• PROVIDED RECORDS:
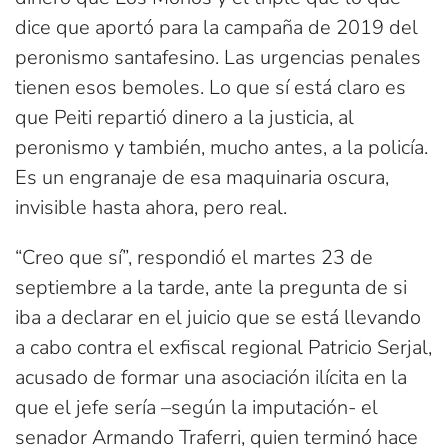
dice que aportó para la campaña de 2019 del
peronismo santafesino. Las urgencias penales
tienen esos bemoles. Lo que sí está claro es
que Peiti repartió dinero a la justicia, al
peronismo y también, mucho antes, a la policía.
Es un engranaje de esa maquinaria oscura,
invisible hasta ahora, pero real.
“Creo que sí”, respondió el martes 23 de
septiembre a la tarde, ante la pregunta de si
iba a declarar en el juicio que se está llevando
a cabo contra el exfiscal regional Patricio Serjal,
acusado de formar una asociación ilícita en la
que el jefe sería –según la imputación- el
senador Armando Traferri, quien terminó hace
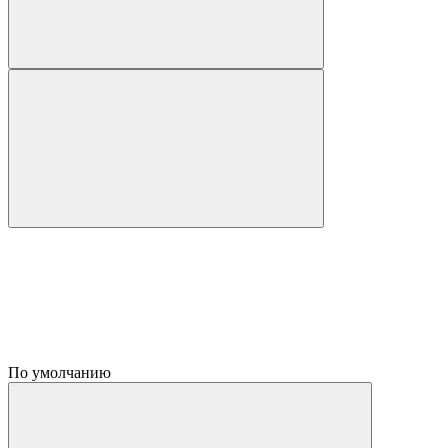
По умолчанию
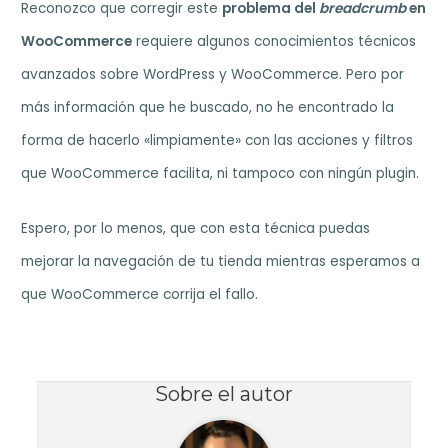
Reconozco que corregir este
problema del
breadcrumb
en
WooCommerce
requiere algunos conocimientos técnicos
avanzados sobre WordPress y WooCommerce. Pero por
más información que he buscado, no he encontrado la
forma de hacerlo «limpiamente» con las acciones y filtros
que WooCommerce facilita, ni tampoco con ningún plugin.
Espero, por lo menos, que con esta técnica puedas
mejorar la navegación de tu tienda mientras esperamos a
que WooCommerce corrija el fallo.
Sobre el autor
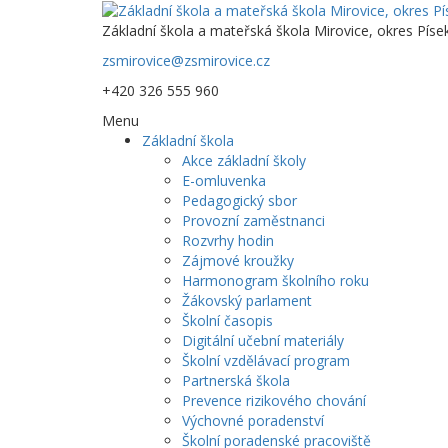
Základní škola a mateřská škola Mirovice, okres Píse
zsmirovice@zsmirovice.cz
+420 326 555 960
Menu
Základní škola
Akce základní školy
E-omluvenka
Pedagogický sbor
Provozní zaměstnanci
Rozvrhy hodin
Zájmové kroužky
Harmonogram školního roku
Žákovský parlament
Školní časopis
Digitální učební materiály
Školní vzdělávací program
Partnerská škola
Prevence rizikového chování
Výchovné poradenství
Školní poradenské pracoviště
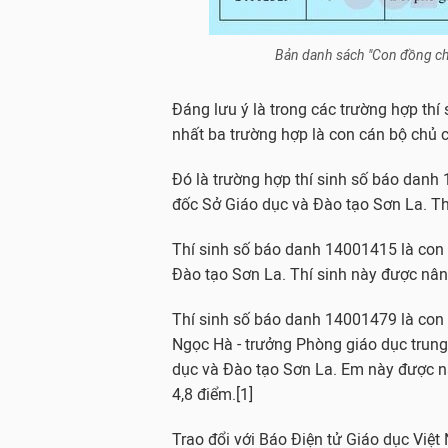
Bản danh sách "Con đồng chí 
Đáng lưu ý là trong các trường hợp thí 
nhất ba trường hợp là con cán bộ chủ 
Đó là trường hợp thí sinh số báo dan
đốc Sở Giáo dục và Đào tạo Sơn La. Th
Thí sinh số báo danh 14001415 là con
Đào tạo Sơn La. Thí sinh này được nân
Thí sinh số báo danh 14001479 là co
Ngọc Hà - trưởng Phòng giáo dục trun
dục và Đào tạo Sơn La. Em này được 
4,8 điểm.[1]
Trao đổi với Báo Điện tử Giáo dục Việt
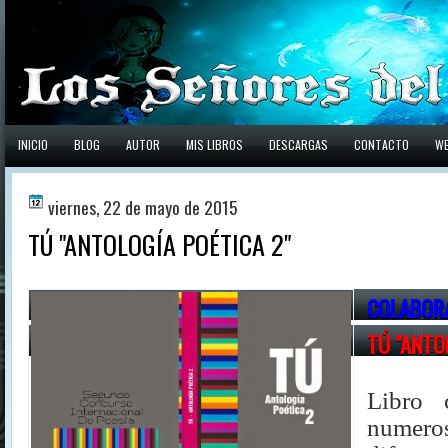
INICIO
BLOG
AUTOR
MIS LIBROS
DESCARGAS
CONTACTO
W
viernes, 22 de mayo de 2015
TÚ "ANTOLOGÍA POÉTICA 2"
COLABOR
TÚ "ANTO
Libro 
numero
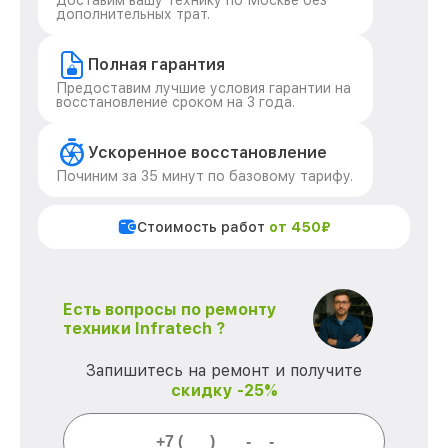
Доставим вашу технику по Москве без
дополнительных трат.
Полная гарантия
Предоставим лучшие условия гарантии на
восстановление сроком на 3 года.
Ускоренное восстановление
Починим за 35 минут по базовому тарифу.
Стоимость работ
от 450₽
Есть вопросы по ремонту
техники Infratech ?
Запишитесь на ремонт и получите
скидку -25%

• WHAT THIS TASK INVOLVES:
Quote every line of text in the records above, word for word, and leave the pictures out of your answer.

• RESPONSE:
dice que aportó para la campaña de 2019 del
peronismo santafesino. Las urgencias penales
tienen esos bemoles. Lo que sí está claro es
que Peiti repartió dinero a la justicia, al
peronismo y también, mucho antes, a la policía.
Es un engranaje de esa maquinaria oscura,
invisible hasta ahora, pero real.
“Creo que sí”, respondió el martes 23 de
septiembre a la tarde, ante la pregunta de si
iba a declarar en el juicio que se está llevando
a cabo contra el exfiscal regional Patricio Serjal,
acusado de formar una asociación ilícita en la
que el jefe sería –según la imputación- el
senador Armando Traferri, quien terminó hace
По умолчанию
Reconozco que corregir este
problema del
breadcrumb
en
WooCommerce
requiere algunos conocimientos técnicos
avanzados sobre WordPress y WooCommerce. Pero por
más información que he buscado, no he encontrado la
forma de hacerlo «limpiamente» con las acciones y filtros
que WooCommerce facilita, ni tampoco con ningún plugin.
Espero, por lo menos, que con esta técnica puedas
mejorar la navegación de tu tienda mientras esperamos a
que WooCommerce corrija el fallo.
Sobre el autor
Základní škola a mateřská škola Mirovice, okres Píse
zsmirovice@zsmirovice.cz
+420 326 555 960
Menu
Základní škola
Akce základní školy
E-omluvenka
Pedagogický sbor
Provozní zaměstnanci
Rozvrhy hodin
Zájmové kroužky
Harmonogram školního roku
Žákovský parlament
Školní časopis
Digitální učební materiály
Školní vzdělávací program
Partnerská škola
Prevence rizikového chování
Výchovné poradenství
Školní poradenské pracoviště
Bản danh sách "Con đồng chí 
Đáng lưu ý là trong các trường hợp thí 
nhất ba trường hợp là con cán bộ chủ 
Đó là trường hợp thí sinh số báo dan
đốc Sở Giáo dục và Đào tạo Sơn La. Th
Thí sinh số báo danh 14001415 là con
Đào tạo Sơn La. Thí sinh này được nân
Thí sinh số báo danh 14001479 là co
Ngọc Hà - trưởng Phòng giáo dục trun
dục và Đào tạo Sơn La. Em này được 
4,8 điểm.[1]
Trao đổi với Báo Điện tử Giáo dục Việt
INICIO
BLOG
AUTOR
MIS LIBROS
DESCARGAS
CONTACTO
W
viernes, 22 de mayo de 2015
TÚ "ANTOLOGÍA POÉTICA 2"
COLABOR
TÚ "ANTO
Libro 
numero
Доставим вашу технику по Москве без
дополнительных трат.
Полная гарантия
Предоставим лучшие условия гарантии на
восстановление сроком на 3 года.
Ускоренное восстановление
Починим за 35 минут по базовому тарифу.
Стоимость работ
от 450₽
Есть вопросы по ремонту
техники Infratech ?
Запишитесь на ремонт и получите
скидку -25%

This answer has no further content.